「えっと、具体的に教えてくれる?どうしてYさんはそう思うの?私から見たらNさんは今までと変わらないように思うんだけど。」と聞くと、Yさんは最近のNさんについて詳しく話してくれました。
「この間、出勤日じゃないのに施設に来たんです。それで、どうしたんですか?って聞いたら、『主任から今日出てくれって言われて』って言うんです。でもそんな連絡はなかったし、主任に確認したらそんなことはお願いしていないって。Nさん、おかしいなぁって言いながらそのときは帰っていったんですけど…日付けを間違ったとかならわかるんですけど、そもそもそんなお願いはしていないらしいんですよ。おかしいと思いませんか?」
確かに、普通なら考えられないことだと思いました。また、このような話もしてくれました。
「その次の日、なんかNさんおかしいなと思ってユニットでの様子をこっそり見ていたんですよ。

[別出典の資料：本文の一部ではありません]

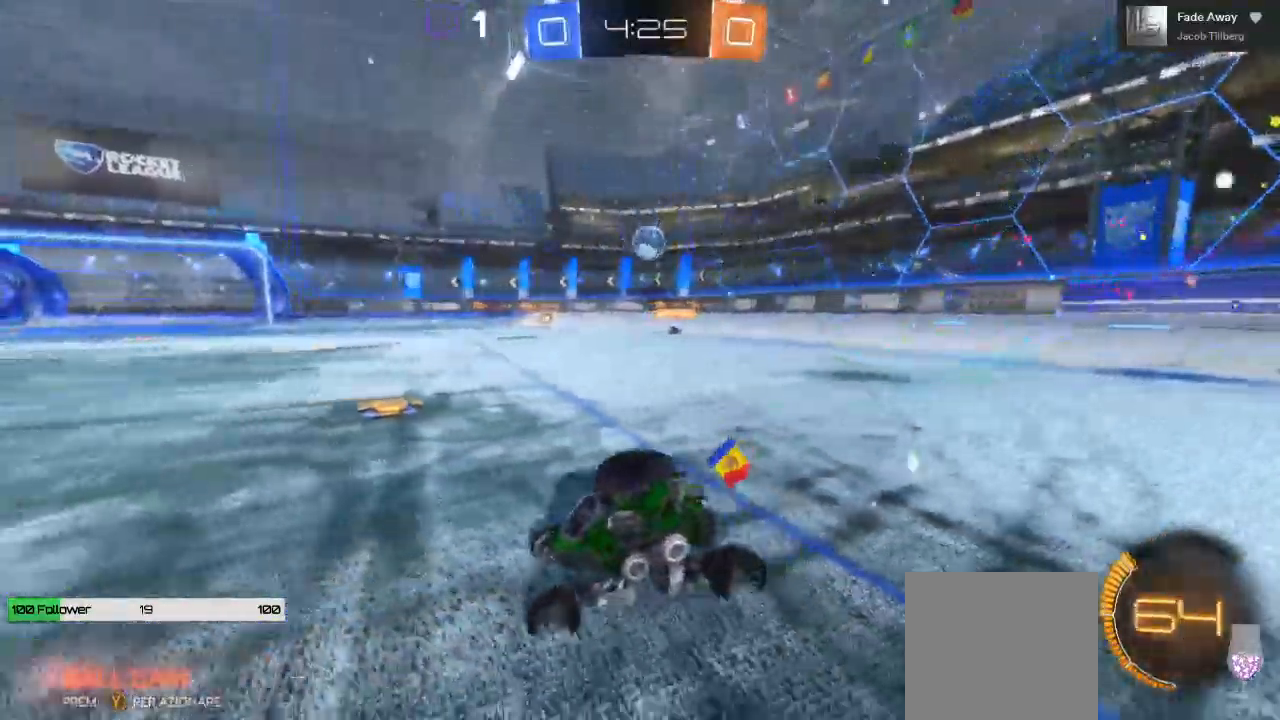
{"dt_ms": 500, "buttons": ["R2"], "left_stick": "right", "right_stick": "center", "events": []}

そうしたら、5分前にトイレに行ったばかりの利用者さんをもう一度トイレに連れて行ったんです!その方は自分でトイレに行きたいと言えない人で、介護職員が時間を見て誘導する方なんです。私が思わず、『Nさん、さっきトイレ行ったんじゃなかったですか?』って声をかけたら、『そうだっけ?忘れちゃった。』って笑うんですよ。」
Yさんは、泣きそうな顔で私に話してくれました。その表情から、YさんがNさんを心から心配していることと、利用者さんの生活に影響が出ていることを案じているのがわかりました。
「確かに、それはおかしいね。Nさんの異変を感じている職員は他にもいるの?」と問うと、「多分今のところ私だけだと思います。Nさん、普通なときは普通だから…。でもあの調子じゃユニットで毎日関わっている他の職員もすぐ気付きますよ。」と答えました。
「わかった。私も気を付けてNさんの様子を見てみるね。また何かあったら教えてくれる?」そう伝え、話を終えました。